Finalmente llegué a su piso y me bajé del ascensor haciendo temblequear la puerta metálica del siglo pasado. Traté de serenarme, de tragarme el corazón y devolverlo a mi pecho. Tenía que estar concentrado y no hacer estupideces. Me puse a buscar las llaves en mi bolsillo cuando escuché algo que me cortó la respiración.


Estaba completamente solo en el pasillo que daba a su departamento, creyendo que lo único audible era la sangre fluyendo descontrolada por mis arterias, pero había un murmullo que no podía pertenecer a mi cuerpo.


Avancé por el rellano hasta su puerta, con pasos lentos y meticulosos, tratando de no hacer el mínimo ruido. El sonido se volvía cada vez más intenso. Ya poco me preocupaba entrar y salvar a mi viejo, había algo pasando ahí dentro que yo no debía saber, y ese frío que me acompañó durante todo el viaje a su casa, de pronto se volvió un infierno de calor sofocante.


Apoyé mi oreja contra la puerta y escuché, sin lugar a dudas, la voz de mi hermano y la de mi viejo riendo.


Se habían juntado. Los hijos de puta rompieron la cuarentena y se juntaron a mis espaldas. Por eso no me atendían. Por eso no contestaban los mensajes. Por miedo a que me diese cuenta. A que su mentira saltara para el carajo y no los quisiese ver nunca más.
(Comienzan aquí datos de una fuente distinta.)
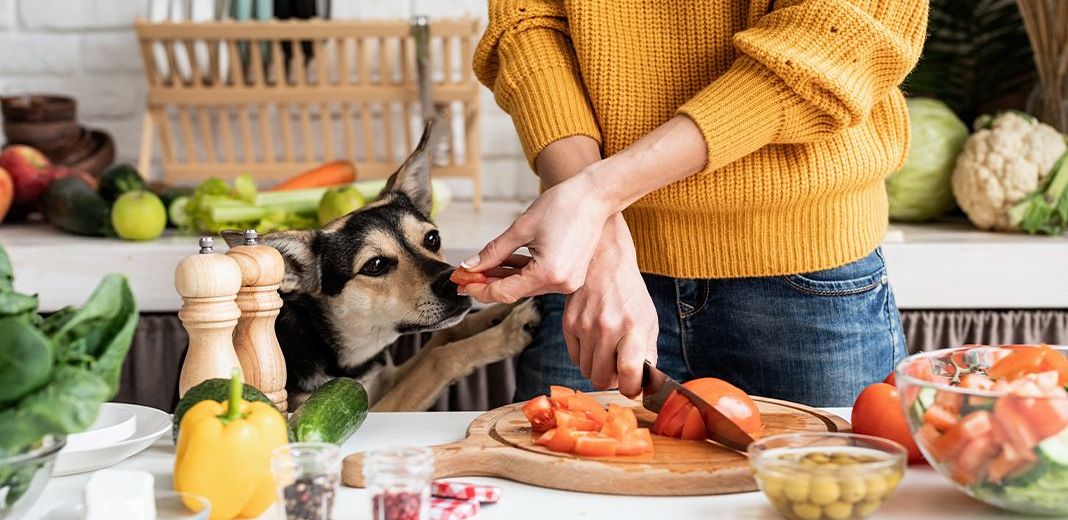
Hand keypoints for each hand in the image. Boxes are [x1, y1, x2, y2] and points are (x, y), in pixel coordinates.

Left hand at [462, 171, 615, 303]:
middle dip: (488, 283)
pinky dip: (521, 272)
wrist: (595, 196)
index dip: (479, 289)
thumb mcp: (521, 228)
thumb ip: (493, 252)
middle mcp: (561, 283)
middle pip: (515, 291)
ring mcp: (568, 281)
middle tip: (465, 276)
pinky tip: (503, 264)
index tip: (461, 282)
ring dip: (503, 277)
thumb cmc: (563, 205)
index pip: (505, 292)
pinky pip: (539, 279)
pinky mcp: (571, 275)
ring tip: (481, 268)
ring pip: (526, 286)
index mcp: (548, 273)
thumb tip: (470, 266)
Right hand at [563, 214, 657, 396]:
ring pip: (587, 371)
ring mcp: (585, 326)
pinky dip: (585, 356)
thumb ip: (648, 352)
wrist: (604, 262)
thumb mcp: (648, 319)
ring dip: (597, 368)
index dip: (631, 388)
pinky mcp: (568, 323)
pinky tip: (594, 341)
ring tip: (607, 351)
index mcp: (633, 328)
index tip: (632, 387)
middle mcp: (607, 328)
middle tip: (618, 368)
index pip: (629, 373)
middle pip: (602, 379)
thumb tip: (644, 382)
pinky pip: (575, 357)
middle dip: (611, 380)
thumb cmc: (630, 293)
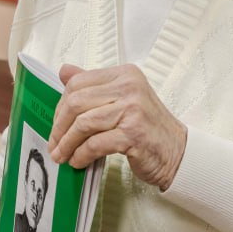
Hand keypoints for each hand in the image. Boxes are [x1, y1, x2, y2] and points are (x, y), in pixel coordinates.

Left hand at [50, 63, 186, 190]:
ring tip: (62, 155)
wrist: (177, 151)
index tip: (57, 124)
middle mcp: (129, 87)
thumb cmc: (149, 128)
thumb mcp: (122, 99)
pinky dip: (81, 155)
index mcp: (124, 74)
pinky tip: (79, 161)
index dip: (60, 106)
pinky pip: (95, 144)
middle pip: (76, 102)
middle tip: (55, 144)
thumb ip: (94, 85)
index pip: (78, 83)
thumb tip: (64, 71)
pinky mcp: (133, 133)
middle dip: (60, 127)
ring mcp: (132, 109)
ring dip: (67, 144)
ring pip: (83, 124)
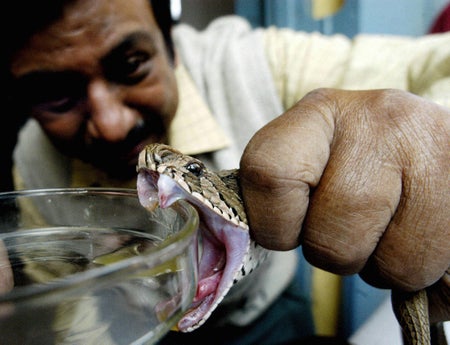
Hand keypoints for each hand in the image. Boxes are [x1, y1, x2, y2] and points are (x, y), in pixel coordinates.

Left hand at [239, 88, 448, 321]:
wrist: (417, 139)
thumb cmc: (352, 157)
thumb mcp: (307, 156)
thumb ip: (276, 191)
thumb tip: (234, 238)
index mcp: (320, 111)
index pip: (269, 175)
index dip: (275, 223)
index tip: (291, 224)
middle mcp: (381, 120)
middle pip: (331, 238)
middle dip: (335, 251)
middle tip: (350, 227)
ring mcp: (434, 151)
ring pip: (394, 265)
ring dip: (384, 265)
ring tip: (389, 229)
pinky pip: (440, 272)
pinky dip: (424, 272)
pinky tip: (418, 235)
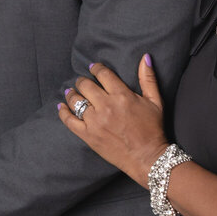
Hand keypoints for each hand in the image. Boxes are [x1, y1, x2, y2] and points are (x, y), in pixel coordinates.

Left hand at [56, 56, 169, 185]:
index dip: (96, 68)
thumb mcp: (155, 101)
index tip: (93, 68)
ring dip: (72, 94)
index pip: (103, 74)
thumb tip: (145, 57)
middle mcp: (106, 106)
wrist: (147, 158)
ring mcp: (95, 121)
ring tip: (72, 92)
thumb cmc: (153, 129)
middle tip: (83, 82)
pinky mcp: (88, 135)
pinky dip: (63, 112)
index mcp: (122, 95)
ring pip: (75, 100)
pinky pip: (68, 120)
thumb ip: (148, 78)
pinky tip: (61, 107)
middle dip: (83, 81)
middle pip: (86, 85)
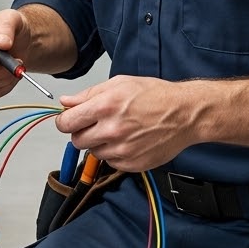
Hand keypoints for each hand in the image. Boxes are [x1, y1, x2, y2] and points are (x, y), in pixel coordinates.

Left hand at [55, 76, 198, 171]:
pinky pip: (110, 162)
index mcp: (105, 106)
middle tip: (96, 123)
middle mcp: (111, 130)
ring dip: (99, 143)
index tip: (68, 120)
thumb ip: (88, 94)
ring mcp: (122, 149)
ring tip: (117, 129)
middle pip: (76, 140)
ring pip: (92, 152)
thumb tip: (66, 102)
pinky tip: (127, 140)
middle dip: (82, 131)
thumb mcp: (119, 83)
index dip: (64, 121)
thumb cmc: (155, 95)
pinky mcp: (132, 164)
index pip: (66, 122)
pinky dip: (114, 153)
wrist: (184, 114)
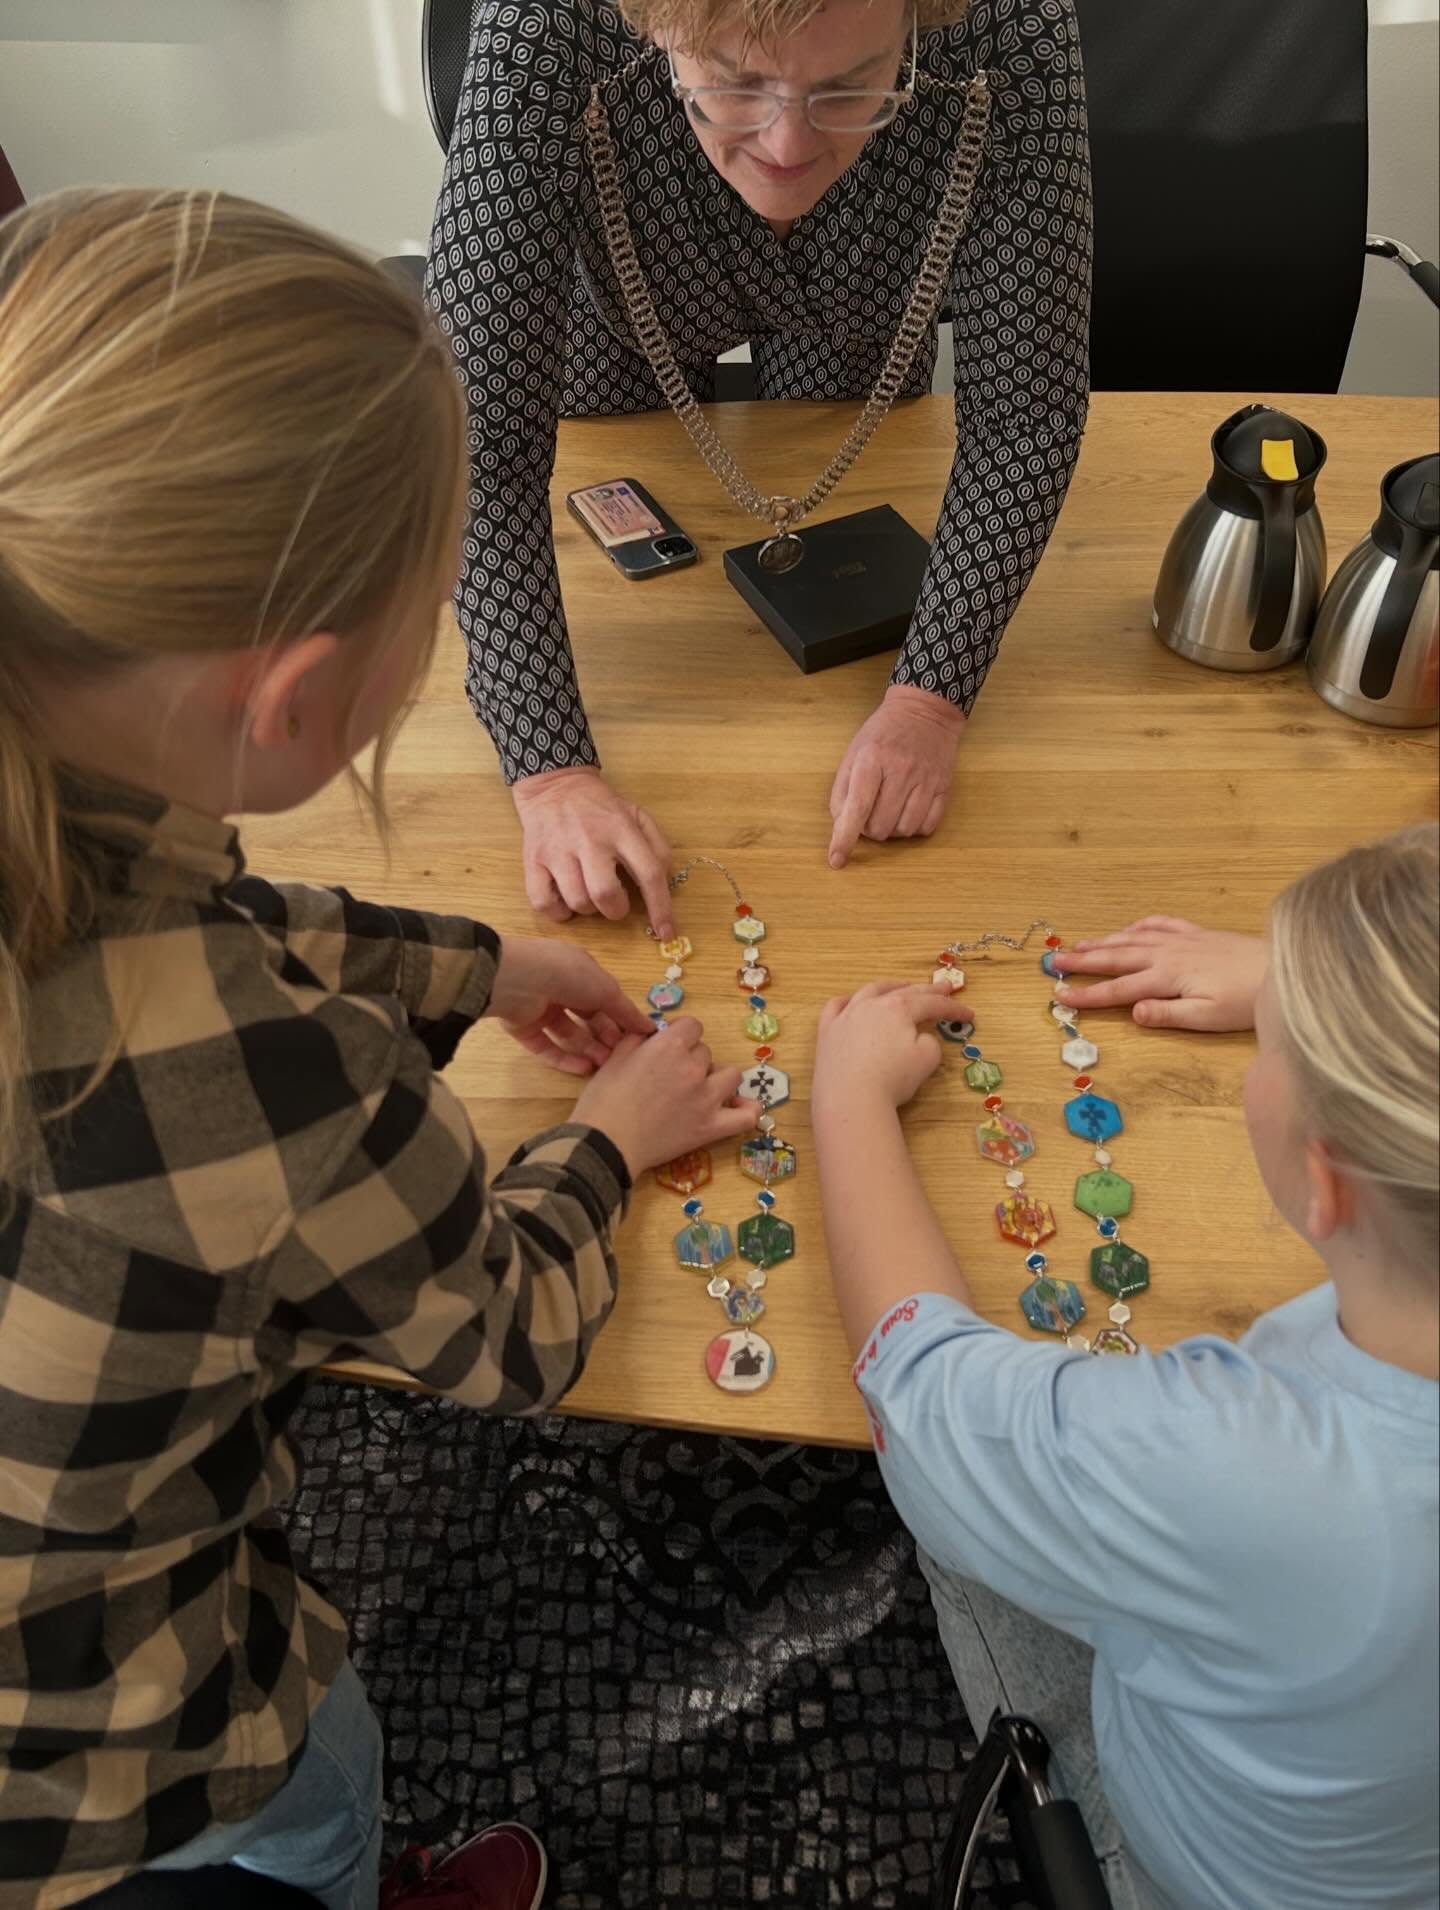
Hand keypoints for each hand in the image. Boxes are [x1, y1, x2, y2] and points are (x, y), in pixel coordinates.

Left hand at [488, 936, 655, 1075]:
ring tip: (604, 1065)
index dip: (621, 1016)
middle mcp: (559, 987)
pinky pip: (547, 1046)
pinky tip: (584, 1069)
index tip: (637, 1038)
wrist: (517, 979)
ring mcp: (540, 1007)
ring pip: (568, 1033)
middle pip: (587, 1017)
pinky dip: (564, 1058)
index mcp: (579, 970)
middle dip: (605, 1036)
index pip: (604, 996)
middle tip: (620, 1055)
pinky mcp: (523, 1028)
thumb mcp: (606, 989)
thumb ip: (626, 1010)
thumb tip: (649, 1027)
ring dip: (588, 1049)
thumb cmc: (568, 975)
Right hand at [512, 766, 673, 935]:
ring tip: (588, 893)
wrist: (555, 786)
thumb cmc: (601, 809)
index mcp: (622, 829)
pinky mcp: (533, 860)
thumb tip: (662, 883)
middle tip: (614, 902)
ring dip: (588, 909)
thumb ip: (657, 848)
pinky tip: (566, 899)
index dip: (661, 908)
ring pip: (577, 902)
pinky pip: (544, 903)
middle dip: (615, 910)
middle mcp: (589, 840)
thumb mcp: (638, 816)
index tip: (666, 932)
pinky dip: (558, 911)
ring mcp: (558, 851)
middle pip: (606, 894)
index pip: (648, 873)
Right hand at [571, 1016, 757, 1177]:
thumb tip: (652, 1033)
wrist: (605, 1144)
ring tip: (699, 1089)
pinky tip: (736, 1107)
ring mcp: (707, 1098)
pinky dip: (747, 1109)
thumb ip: (637, 1039)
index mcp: (669, 1047)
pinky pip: (747, 1116)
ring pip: (730, 1075)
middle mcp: (694, 1068)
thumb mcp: (614, 1058)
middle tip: (672, 1076)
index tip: (670, 1045)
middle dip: (690, 1059)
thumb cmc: (603, 1101)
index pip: (692, 1026)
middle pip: (705, 1052)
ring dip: (716, 1078)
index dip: (680, 1034)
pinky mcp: (711, 1127)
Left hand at [813, 981, 958, 1112]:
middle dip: (927, 990)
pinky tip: (851, 1001)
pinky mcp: (827, 1032)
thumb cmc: (893, 1078)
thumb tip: (918, 1038)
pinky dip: (846, 1001)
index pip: (932, 1004)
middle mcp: (872, 1005)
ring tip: (901, 986)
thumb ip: (929, 1042)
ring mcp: (846, 1016)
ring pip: (869, 992)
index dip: (953, 1009)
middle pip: (904, 992)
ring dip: (889, 986)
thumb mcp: (927, 1059)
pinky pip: (835, 1007)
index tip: (969, 1015)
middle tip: (944, 987)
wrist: (851, 1097)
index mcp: (899, 1009)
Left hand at [828, 686, 965, 868]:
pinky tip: (907, 809)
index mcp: (871, 760)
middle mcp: (901, 771)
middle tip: (869, 809)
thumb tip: (842, 826)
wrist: (925, 712)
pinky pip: (926, 827)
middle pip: (880, 827)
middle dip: (869, 828)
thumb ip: (842, 790)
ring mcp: (926, 780)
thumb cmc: (883, 734)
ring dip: (891, 829)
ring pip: (903, 831)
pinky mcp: (944, 788)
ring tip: (889, 808)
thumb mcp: (853, 753)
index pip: (857, 808)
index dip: (845, 838)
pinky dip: (913, 827)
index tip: (837, 860)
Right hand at [1053, 917, 1267, 1031]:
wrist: (1282, 970)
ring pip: (1133, 938)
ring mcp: (1183, 940)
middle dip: (1083, 961)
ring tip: (1078, 944)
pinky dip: (1140, 925)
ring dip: (1103, 941)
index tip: (1059, 997)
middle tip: (1054, 962)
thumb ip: (1168, 1014)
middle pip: (1117, 957)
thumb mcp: (1208, 1017)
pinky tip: (1129, 928)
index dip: (1087, 994)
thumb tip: (1132, 1011)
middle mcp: (1169, 954)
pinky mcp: (1199, 934)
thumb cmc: (1247, 1001)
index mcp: (1167, 977)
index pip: (1118, 988)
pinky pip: (1161, 924)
Por haberse cagado en nuestro país, en la salud del viejo, en la posibilidad de que el pelotudo pudiese ver a sus nietos crecer.


La mano me convulsionaba, el aire se me salía por la boca en un relinchar violento y los latidos de mi corazón perdieron la asincronía previa, para adoptar un formal galope bélico.


Abrí la puerta lentamente como para que no me escucharan, y un viento fresco y suave me rozó el cuerpo.


– ¿Viste? – Le decía murmurando un canturreo que me empapó en una nostalgia completamente desconocida –. Una mamadera, un paseíto cantándole bajo, y se calma. Todos se calman. Ustedes no fueron la excepción.


Me asomé por el recibidor y vi a mi viejo con mi sobrino en brazos, hamacándolo y cantándole a través de los barbijos y su máscara. Mi hermano lo miraba de brazos cruzados a cinco metros de distancia, admirándolo y tomando nota mental de cada movimiento.


Con los ojos llenos de lágrimas, cerré la puerta sin que siquiera me hubiesen visto. Y ahí entendí que mi hijo no debía vivir en un mundo sin abuelos. No si podía evitarlo.